Ask service providers what’s hardest about the collaboration, and they all start with the same item: “The number of meetings,” Morrow says.
Cowdery says they sometimes eat up nine hours a week.
“Continuing meetings have become a part of people’s job descriptions,” says Rominski at Outside In.
That includes regular interagency meetings among executive directors, second-level administrators and program staff to discuss everything from kinks in coordination to individual cases. The Homeless Youth Oversight Committee, which oversees the system, brings together the directors, county and city officials, business leaders and representatives from various social services once a month.
One recent item of discussion: how to hire and train more case managers. “We have a waiting list of 10 to 25 youths at a time” for case management, Oliver says. “I think that’s unconscionable.”
Those needing mental health and substance abuse counseling also must wait for open slots with the city and county. Morrow says this makes it difficult for many youths to stick with the plans they must follow to get services. For youths with untreated mental health and drug problems, Morrow says, “meeting with a case manager is not on their priority list.”
In one sampling of homeless kids who received services, three-quarters showed signs of depression.
The collaboration is looking for ways to expand those services. One tactic is teaming up on grant applications. Last year a collaboration of providers won a three-year, $425,000 Robert Wood Johnson Foundation grant (with Janus as the lead agency) to improve integrated substance abuse and mental health services for homeless youth.

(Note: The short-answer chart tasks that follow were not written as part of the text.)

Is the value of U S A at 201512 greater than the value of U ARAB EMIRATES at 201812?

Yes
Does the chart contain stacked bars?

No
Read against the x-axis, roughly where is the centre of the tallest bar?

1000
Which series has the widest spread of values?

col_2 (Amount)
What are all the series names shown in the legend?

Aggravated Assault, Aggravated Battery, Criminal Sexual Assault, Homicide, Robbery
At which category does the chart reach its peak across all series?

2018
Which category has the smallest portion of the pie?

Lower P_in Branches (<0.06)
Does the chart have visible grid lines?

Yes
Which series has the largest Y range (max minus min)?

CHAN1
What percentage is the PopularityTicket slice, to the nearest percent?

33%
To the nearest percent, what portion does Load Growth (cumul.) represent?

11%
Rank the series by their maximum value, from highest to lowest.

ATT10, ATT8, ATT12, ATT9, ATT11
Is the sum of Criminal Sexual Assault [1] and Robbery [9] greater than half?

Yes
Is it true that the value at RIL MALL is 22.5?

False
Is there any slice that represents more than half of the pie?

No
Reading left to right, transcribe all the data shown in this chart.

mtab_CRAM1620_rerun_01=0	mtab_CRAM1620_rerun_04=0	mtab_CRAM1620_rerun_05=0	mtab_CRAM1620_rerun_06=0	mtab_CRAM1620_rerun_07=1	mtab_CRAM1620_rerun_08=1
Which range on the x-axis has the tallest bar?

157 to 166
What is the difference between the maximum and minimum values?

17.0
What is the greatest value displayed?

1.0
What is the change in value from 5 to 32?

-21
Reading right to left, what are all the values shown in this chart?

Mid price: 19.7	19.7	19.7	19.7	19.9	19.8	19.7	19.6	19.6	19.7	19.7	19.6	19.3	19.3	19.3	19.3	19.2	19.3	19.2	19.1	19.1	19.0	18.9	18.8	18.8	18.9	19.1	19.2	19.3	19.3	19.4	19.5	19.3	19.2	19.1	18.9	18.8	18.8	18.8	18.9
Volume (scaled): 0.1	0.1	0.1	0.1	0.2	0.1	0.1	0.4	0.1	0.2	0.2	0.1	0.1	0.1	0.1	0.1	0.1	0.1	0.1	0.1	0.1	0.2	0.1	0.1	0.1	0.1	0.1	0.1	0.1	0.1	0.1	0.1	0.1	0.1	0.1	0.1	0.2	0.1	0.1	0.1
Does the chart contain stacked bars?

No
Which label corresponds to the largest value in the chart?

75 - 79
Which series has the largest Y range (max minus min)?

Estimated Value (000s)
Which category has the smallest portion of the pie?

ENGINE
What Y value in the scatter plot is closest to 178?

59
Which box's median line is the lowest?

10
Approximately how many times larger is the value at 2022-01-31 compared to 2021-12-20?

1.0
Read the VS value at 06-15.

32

The collaboration also hopes to coordinate more with the foster care and juvenile court systems. The collaboration’s database enabled it to document that one out of every four youths seeking services had come from foster care.
Providers expect constant adjustments to the system, especially as the first round of contracts expires and new contracts soon go up for bid.
“The system that’s evolved is a good one,” Oliver says. “It’s truly amazing, considering where we started.”
Ken Cowdery, Executive Director
New Avenues for Youth
1220 SW Columbia
Portland, OR 97201
Kathy Oliver, Executive Director
1132 SW 13th Ave.
Portland, OR 97205
Dennis L. Morrow, Executive Director
Janus Youth Programs
707 NE Couch
Portland, OR 97232
Stephanie Vetter, Homeless Youth Coordinator
Department of Community and Family Services
421 SW Sixth Ave., Suite 200
Portland, OR 97204
Following is some of what the centralized intake process and database system have allowed Portland’s Homeless Youth Services Continuum to learn about the population it serves. The database lets the continuum analyze the youths by numerous characteristics, such as age, race, history of drug use and adjudication, and the services they received, such as emergency shelter nights, individual counseling and family mediation.
Most of the data are from the “Year End Report” for 2001, which compares Fiscal Years 2000 and 2001.
Youths served: 1,871 “unduplicated” youths approached the continuum for services. Of those, 33 percent received only initial screening and short-term relief, while the rest (1,248) continued on to a “full assessment” of their needs.
Of those receiving full assessment: 884 were referred for service coordination within the system, and 127 others received at least one referral to another type of service.
Leaving street life: Of the 181 youths who left service coordination in FY 2001, 67 percent moved into “safe, stable housing.” That’s up from 57 percent in FY 2000. The rate of those leaving coordination to live on the street also rose, from 5 percent in 2000 to 9 percent in 2001.
Foster care: One of every four youths reported being currently involved with the Oregon state foster care system. Nine out of 10 reported that they had been involved with that system at some time in their lives.
Criminal justice: One in every 10 youths reported being on probation or parole at the time of assessment.